PROBLEM TO SOLVE ::
Find each line in the following listing that has the string "iness", then state the count and nothing else.

== Segment start ==

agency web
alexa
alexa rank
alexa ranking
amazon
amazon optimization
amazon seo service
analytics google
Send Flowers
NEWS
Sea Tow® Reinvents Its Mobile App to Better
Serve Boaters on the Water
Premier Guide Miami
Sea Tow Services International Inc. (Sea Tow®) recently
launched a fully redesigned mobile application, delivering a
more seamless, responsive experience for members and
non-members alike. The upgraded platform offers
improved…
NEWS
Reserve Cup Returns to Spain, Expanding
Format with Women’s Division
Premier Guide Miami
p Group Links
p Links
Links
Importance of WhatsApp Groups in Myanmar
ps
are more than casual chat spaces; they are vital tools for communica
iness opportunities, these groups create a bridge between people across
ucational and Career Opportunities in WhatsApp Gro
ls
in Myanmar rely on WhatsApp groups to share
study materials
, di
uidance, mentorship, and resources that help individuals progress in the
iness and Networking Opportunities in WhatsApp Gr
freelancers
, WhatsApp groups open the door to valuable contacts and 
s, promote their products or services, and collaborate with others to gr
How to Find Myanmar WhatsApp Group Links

== Segment end ==
== Segment start ==

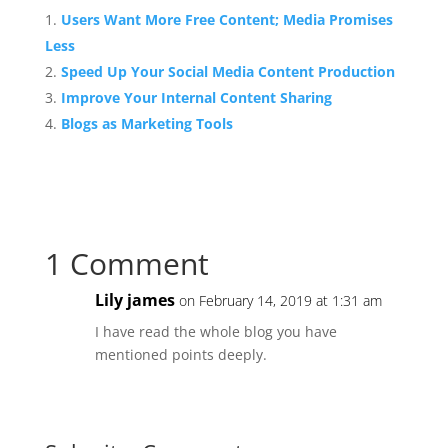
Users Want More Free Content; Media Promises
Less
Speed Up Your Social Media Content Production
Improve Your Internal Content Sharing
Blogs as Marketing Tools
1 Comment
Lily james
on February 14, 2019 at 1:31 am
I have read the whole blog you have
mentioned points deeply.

== Segment end ==

PROBLEM SOLUTION ::
2